Dataset records:
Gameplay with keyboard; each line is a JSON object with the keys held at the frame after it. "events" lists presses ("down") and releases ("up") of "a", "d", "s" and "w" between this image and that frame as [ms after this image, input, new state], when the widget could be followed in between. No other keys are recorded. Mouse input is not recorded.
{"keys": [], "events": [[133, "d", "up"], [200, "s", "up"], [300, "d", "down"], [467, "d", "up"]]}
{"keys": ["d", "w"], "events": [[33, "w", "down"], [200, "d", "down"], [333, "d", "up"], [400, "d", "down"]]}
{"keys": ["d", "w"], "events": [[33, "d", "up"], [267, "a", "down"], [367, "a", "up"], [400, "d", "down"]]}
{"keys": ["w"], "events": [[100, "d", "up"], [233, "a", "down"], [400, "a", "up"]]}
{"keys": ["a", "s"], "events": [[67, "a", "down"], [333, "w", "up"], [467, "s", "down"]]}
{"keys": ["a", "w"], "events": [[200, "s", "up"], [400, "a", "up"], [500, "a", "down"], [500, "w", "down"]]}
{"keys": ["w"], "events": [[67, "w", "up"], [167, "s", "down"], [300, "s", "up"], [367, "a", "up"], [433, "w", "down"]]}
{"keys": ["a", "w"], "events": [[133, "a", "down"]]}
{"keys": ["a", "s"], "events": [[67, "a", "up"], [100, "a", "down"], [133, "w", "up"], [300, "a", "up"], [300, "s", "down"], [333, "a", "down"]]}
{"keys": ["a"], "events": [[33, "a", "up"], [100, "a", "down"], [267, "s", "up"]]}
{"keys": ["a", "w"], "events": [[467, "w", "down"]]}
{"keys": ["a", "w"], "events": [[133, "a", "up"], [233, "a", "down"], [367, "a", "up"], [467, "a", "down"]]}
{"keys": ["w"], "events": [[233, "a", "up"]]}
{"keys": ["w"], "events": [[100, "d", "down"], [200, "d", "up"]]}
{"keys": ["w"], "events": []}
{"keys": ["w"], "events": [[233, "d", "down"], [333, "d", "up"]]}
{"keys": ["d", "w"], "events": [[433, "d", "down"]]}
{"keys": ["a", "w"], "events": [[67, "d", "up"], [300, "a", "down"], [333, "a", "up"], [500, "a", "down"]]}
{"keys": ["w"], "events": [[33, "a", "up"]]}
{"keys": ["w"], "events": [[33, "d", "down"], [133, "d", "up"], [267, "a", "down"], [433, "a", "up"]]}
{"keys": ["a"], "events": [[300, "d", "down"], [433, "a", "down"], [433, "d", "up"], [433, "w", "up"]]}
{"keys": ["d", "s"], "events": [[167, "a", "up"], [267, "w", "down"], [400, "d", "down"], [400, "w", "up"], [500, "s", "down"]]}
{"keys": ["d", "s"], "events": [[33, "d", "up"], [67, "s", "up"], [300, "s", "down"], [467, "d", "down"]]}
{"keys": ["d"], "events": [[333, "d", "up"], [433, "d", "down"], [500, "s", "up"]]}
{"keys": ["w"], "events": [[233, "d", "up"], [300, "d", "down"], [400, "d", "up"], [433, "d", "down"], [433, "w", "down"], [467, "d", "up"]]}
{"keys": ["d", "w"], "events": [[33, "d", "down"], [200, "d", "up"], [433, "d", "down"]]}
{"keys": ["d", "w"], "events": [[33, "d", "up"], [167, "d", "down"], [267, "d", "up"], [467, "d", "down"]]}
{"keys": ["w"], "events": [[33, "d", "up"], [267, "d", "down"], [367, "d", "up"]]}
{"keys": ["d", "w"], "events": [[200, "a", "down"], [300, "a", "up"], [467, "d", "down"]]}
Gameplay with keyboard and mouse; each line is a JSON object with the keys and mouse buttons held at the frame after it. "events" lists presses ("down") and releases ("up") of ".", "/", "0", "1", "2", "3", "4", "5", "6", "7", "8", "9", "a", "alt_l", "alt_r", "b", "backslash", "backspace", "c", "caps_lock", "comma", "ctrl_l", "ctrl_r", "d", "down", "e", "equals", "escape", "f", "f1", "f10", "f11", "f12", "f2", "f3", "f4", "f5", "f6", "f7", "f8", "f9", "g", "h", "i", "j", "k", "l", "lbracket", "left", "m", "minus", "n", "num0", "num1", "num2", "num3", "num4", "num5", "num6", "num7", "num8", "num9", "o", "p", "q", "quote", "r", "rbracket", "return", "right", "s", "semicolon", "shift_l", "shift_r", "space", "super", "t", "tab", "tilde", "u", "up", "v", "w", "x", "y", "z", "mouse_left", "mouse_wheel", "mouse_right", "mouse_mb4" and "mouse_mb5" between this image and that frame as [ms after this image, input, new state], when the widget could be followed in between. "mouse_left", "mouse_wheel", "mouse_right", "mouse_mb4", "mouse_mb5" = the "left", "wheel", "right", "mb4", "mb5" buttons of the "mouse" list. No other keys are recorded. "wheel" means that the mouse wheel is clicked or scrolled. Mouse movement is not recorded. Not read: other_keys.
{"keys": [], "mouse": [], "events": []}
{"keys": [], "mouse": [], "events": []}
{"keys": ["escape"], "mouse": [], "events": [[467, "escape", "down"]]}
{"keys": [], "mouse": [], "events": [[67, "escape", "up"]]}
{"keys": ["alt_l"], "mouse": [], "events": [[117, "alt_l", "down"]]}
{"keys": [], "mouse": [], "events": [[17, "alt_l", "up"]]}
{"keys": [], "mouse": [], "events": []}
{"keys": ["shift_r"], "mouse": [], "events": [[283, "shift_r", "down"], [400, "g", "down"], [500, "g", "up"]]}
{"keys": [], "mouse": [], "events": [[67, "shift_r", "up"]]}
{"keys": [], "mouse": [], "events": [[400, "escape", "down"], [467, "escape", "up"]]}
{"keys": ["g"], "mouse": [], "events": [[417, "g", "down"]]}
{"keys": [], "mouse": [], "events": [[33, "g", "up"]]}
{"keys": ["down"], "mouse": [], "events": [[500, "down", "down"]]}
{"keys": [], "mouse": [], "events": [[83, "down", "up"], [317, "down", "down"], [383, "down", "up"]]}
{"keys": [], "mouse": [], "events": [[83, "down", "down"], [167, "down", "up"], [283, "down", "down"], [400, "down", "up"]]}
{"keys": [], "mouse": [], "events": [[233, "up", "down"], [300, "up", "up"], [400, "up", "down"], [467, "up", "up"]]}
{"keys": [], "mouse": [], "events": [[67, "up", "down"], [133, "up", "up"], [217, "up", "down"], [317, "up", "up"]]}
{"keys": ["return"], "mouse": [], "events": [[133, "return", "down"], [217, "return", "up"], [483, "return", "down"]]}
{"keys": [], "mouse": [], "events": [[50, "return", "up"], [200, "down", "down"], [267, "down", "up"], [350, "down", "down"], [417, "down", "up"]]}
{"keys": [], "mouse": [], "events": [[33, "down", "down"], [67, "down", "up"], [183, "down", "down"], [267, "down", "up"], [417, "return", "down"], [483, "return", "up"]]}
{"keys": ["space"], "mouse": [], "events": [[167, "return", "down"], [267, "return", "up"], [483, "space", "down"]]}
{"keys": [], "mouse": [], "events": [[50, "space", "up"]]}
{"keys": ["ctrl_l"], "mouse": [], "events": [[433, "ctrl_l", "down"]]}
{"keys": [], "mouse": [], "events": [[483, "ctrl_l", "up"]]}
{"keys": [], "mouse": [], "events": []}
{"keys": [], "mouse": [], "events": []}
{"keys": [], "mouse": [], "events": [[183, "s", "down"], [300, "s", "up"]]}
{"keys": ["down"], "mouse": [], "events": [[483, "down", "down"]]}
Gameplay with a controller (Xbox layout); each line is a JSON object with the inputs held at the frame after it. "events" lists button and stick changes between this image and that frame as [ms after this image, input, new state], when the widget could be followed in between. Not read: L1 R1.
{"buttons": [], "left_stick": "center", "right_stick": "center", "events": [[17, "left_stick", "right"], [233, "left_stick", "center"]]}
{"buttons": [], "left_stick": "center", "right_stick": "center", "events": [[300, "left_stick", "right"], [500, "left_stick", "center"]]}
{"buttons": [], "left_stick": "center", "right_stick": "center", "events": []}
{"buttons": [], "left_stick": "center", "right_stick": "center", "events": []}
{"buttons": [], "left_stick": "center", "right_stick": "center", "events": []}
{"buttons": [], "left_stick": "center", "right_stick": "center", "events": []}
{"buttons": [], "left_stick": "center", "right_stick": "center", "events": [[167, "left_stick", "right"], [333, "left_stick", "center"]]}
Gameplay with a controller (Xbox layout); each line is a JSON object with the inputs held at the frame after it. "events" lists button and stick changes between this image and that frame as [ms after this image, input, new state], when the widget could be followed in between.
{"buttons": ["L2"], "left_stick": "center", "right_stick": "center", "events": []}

What is required: From the records, copy every line that has the string "changes" in it.

Task result:
Gameplay with a controller (Xbox layout); each line is a JSON object with the inputs held at the frame after it. "events" lists button and stick changes between this image and that frame as [ms after this image, input, new state], when the widget could be followed in between. Not read: L1 R1.
Gameplay with a controller (Xbox layout); each line is a JSON object with the inputs held at the frame after it. "events" lists button and stick changes between this image and that frame as [ms after this image, input, new state], when the widget could be followed in between.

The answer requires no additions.